Besteht ein Juckreiz seit mindestens sechs Wochen, sprechen wir von chronischem Pruritus (CP). Dieser ist äußerst belastend: Er kann die Lebensqualität der Patienten erheblich beeinträchtigen und Schlafstörungen, Depressionen sowie eine verminderte geistige und körperliche Leistungsfähigkeit verursachen [2].

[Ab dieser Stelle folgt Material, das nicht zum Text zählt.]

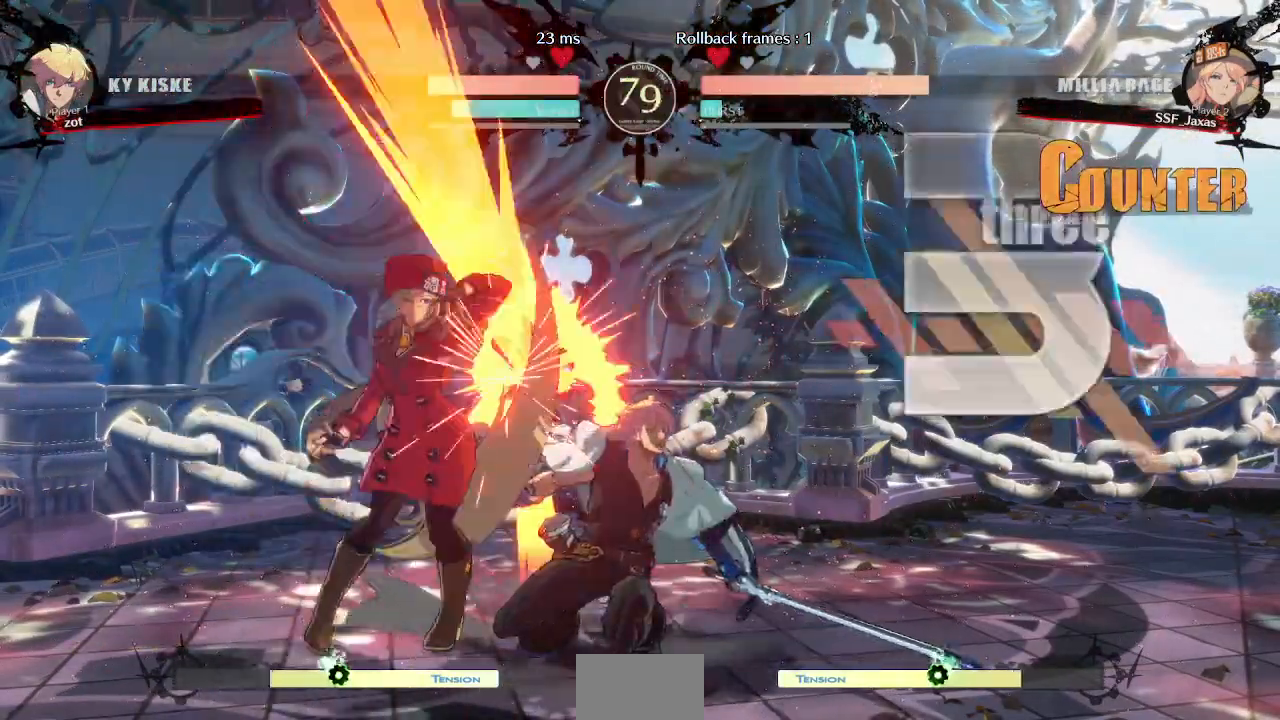
{"dt_ms": 500, "buttons": ["R2"]}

Betroffen sein können Patienten jeglichen Alters. Schätzungen zufolge besteht in Deutschland eine Inzidenz von sieben Prozent und eine Prävalenz von 22,5 Prozent [8], jedoch wird auch von einer hohen Dunkelziffer ausgegangen. Flächendeckend spezialisierte Pruritus-Zentren sind immer noch rar; viele Patienten stellen sich nicht nur bei ihrem Dermatologen, sondern auch bei ihrem Hausarzt vor [9].
Objektive Verfahren zur Bestimmung der Schwere des Pruritus gibt es nicht. Stattdessen stehen für eine Dokumentation der Pruritus-Intensität verschiedene Instrumente wie die numerische Ratingskala und die visuelle Analogeskala zur Verfügung. Anhand dieser Skalen lässt sich einfach und schnell die Intensität bestimmen und der Verlauf dokumentieren [2].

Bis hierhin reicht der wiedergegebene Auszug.